La hegemonía izquierdista, conquistada en treinta años de esfuerzos en la universidad y en los medios de comunicación, ha llegado finalmente al ámbito electoral. Ahora, poco importa quién va a ser elegido. La única finalidad de esta campaña es excluir definitivamente de la política las ideas inconvenientes, asociadas, en una formidable alucinación semántica, a fantoches de ocasión que no tienen nada que ver con ellas. Eso equivale a hacer del certificado de izquierdismo castizo la única credencial apta para validar una candidatura al puesto que sea.

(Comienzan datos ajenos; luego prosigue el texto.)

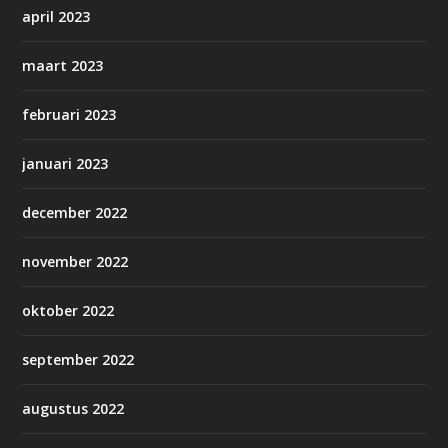
april 2023
maart 2023
februari 2023
januari 2023
december 2022
november 2022
oktober 2022
september 2022
augustus 2022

Los comentaristas que, ante un debate manipulado de ese modo, celebran el acontecimiento como signo de pluralismo y de normalidad democrática, una de dos: o son cómplices de la farsa o son idiotas incurables.

La idiotez es la hipótesis más viable. La prodigiosa indolencia intelectual de nuestras clases alta y media ha puesto las cosas tremendamente fáciles para la elite dirigente de la “revolución cultural”. Desde hace tres décadas, la izquierda militante ha ido estableciendo la pauta de las discusiones académicas, de los temas de los medios de comunicación, de los programas escolares, de la producción cultural y, finalmente, de las discusiones parlamentares y electorales — del orbe entero de lo que se piensa, se habla, se oye, se escribe y se lee en Brasil –, sin que nadie, a excepción del círculo de iniciados gramscianos, pueda lanzar sobre el conjunto una mirada suficientemente amplia como para aprehender el rumbo general que la aplicación de una estrategia consciente y deliberada ha dado al movimiento histórico. Ese movimiento determina todas las mutaciones particulares que aparecen a diario — criminalidad y corrupción, descenso abismal de los niveles de moralidad, decadencia intelectual, etc. –, pero cada uno de estos fenómenos entra en discusión sólo aisladamente y el diagnóstico de sus causas está ya preparado por la elite dirigente, habilísima en ocultar su propia acción y en echar las culpas a los chivos expiatorios de siempre, de modo que la propia discusión de los males haga imposible comprenderlos. Es necesario no saber absolutamente nada sobre la estrategia revolucionaria para creer que, una vez llegadas las cosas a este límite, la democracia capitalista tiene todavía posibilidad de sobrevivir.